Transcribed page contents
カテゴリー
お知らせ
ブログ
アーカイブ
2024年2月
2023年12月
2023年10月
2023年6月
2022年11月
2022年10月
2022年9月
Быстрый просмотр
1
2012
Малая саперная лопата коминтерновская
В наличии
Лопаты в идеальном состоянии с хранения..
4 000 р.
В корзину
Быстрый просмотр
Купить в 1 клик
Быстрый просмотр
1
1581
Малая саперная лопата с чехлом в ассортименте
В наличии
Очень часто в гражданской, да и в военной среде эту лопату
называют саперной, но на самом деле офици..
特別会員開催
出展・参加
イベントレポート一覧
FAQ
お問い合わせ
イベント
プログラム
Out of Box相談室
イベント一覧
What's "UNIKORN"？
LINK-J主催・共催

Written task
Set down every record above exactly as written.

Solution for this problem
カテゴリー
お知らせ
ブログ
アーカイブ
2024年2月
2023年12月
2023年10月
2023年6月
2022年11月
2022年10月
2022年9月
Быстрый просмотр
1
2012
Малая саперная лопата коминтерновская
В наличии
Лопаты в идеальном состоянии с хранения..
4 000 р.
В корзину
Быстрый просмотр
Купить в 1 клик
Быстрый просмотр
1
1581
Малая саперная лопата с чехлом в ассортименте
В наличии
Очень часто в гражданской, да и в военной среде эту лопату
называют саперной, но на самом деле офици..
特別会員開催
出展・参加
イベントレポート一覧
FAQ
お問い合わせ
イベント
プログラム
Out of Box相談室
イベント一覧
What's "UNIKORN"？
LINK-J主催・共催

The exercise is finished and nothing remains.